1. Introduce the MQ

Reference: Introduction of MQ message queues and their advantages and disadvantages

Advantages:

  • Decoupling: reduce system coupling
  • Asynchronous: Accelerates system response
  • Peak clipping: Reduce the instantaneous pressure of the system

1.1 Points to consider when introducing MQ

  • MQ needs to solve the following problems:(See section 2 how Kafka designs to ensure the following points)
    • High performance of MQ
    • High availability of MQ
    • MQ message reliability
  • Problems to be solved in production and consumption systems:(See section 3)
    • Message loss
    • Repeat purchases
    • Message ordering

2. How is Kafka designed to address the above points of MQ

2.1 AKF theory

The basic principle of distributed AKF resolution is to improve the availability and performance of the system from three dimensions, and solve the single point of failure and performance bottleneck of the system:

  • X:Solve single point problems and ensure high availability
    • Mysql primary/secondary mechanism
    • Stateless microservice clusters scale horizontally
  • Y:Split services to reduce module complexity
    • The system service business is divided into user system, order system and message system.
    • The user database stores user information, the order database stores user order information, and the message database stores user messages.
  • The z axis:shard
    • The system is divided by region, such as the zones of the game
    • Mysql is split according to user ID, and different users are stored in different user libraries. (If the data cannot be stored according to service splitting, the data needs to be split. For example, if there are too many users, the performance and capacity of the user database are insufficient, the users need to be fragmented.)

2.2 kafka designed

2.2.1 Kafka high performance design

  • Kafka supports cluster deployment
  • Kafka supports topics, (Y-axis split) Different business data can be written to different topics, i.e. split by business, different business data into different topics
  • Kafka supports multiple partitions per topic, and data can be fragmented into different partitions.

2.2.2 Kafka high availability design

  • Kafka supports cluster deployment
  • The Kafka node supports the leader and follower roles. (X-axis split) When the leader fails, all followers are notified to elect a new leader (since the leader is elected, ZooKeeper coordinates the distribution).
  • Kafka’s topic partitions support duplicates (X-axis split). Kafka ensures data consistency between primary and secondary partitions. Data can be read and written only on the primary partition.

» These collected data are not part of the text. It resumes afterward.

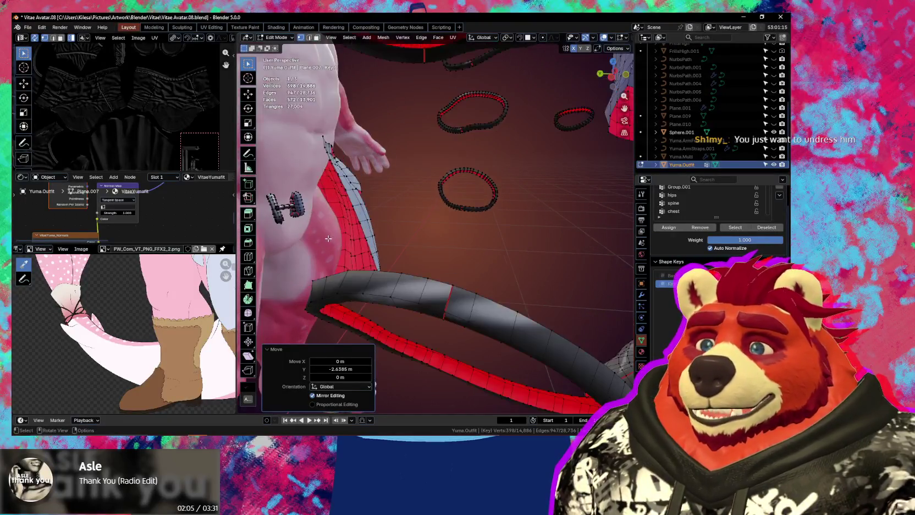
scroll(325, 231, "down", 3)
mouse_move(314, 217)
middle_mouse_down()
mouse_move(324, 220)
mouse_move(317, 236)
middle_mouse_up()
left_click(316, 226)
key("l")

2.2.3 Reliability design of Kafka messages

  • Kafka Partiton data is written to disk for storage
  • Kafka partitions support duplicates. Each partition can have multiple duplicates.

3. Problems to be solved in production and consumption systems

  • Message loss
  • Repeat purchases
  • Message ordering

3.1 the production end

3.2 the consumer end

  • Sequential processing on the consumer side is guaranteed only if the production side writes to MQ in order and the same type of data (like a user) is written to the same partition. Otherwise the order is not guaranteed because the message order is out of order before it is consumed by the consumer side.

Suppose that after the MQ read to the message, the service performs three steps:

  • Querying Redis takes 20ms
  • Writing DB data takes 20ms
  • Commit offset, 20ms

3.2.1 Submit single line at the same time

  • A single thread takes 60ms because it is synchronized
  • Offset is submitted first, but subsequent operations fail, resulting in message loss
  • Finally, the offset is submitted. The previous operation is complete. The offset fails, causing repeated consumption of the message
  • Sequential consumption of messages within a partition is guaranteed
  • Single thread, sequential, single processing, offset is increasing, regardless of db, offset frequency, the cost is a bit high, CPU, network card, resource waste

3.2.2 Multi-threaded synchronous submission

3.2.3 Asynchronous Submission

  • In asynchronous commits, the commit thread and the message processing thread are independent, and the commit thread commits the offset at fixed intervals. Repeated data consumption and data loss may occur. This method is not recommended, so detailed analysis is not made
    • Reread consumption: when the message is successfully processed and not committed, the program crashes resulting in no offset and no commit
    • Message lost: Offset has been committed, but the message has not been processed, and the program crashes.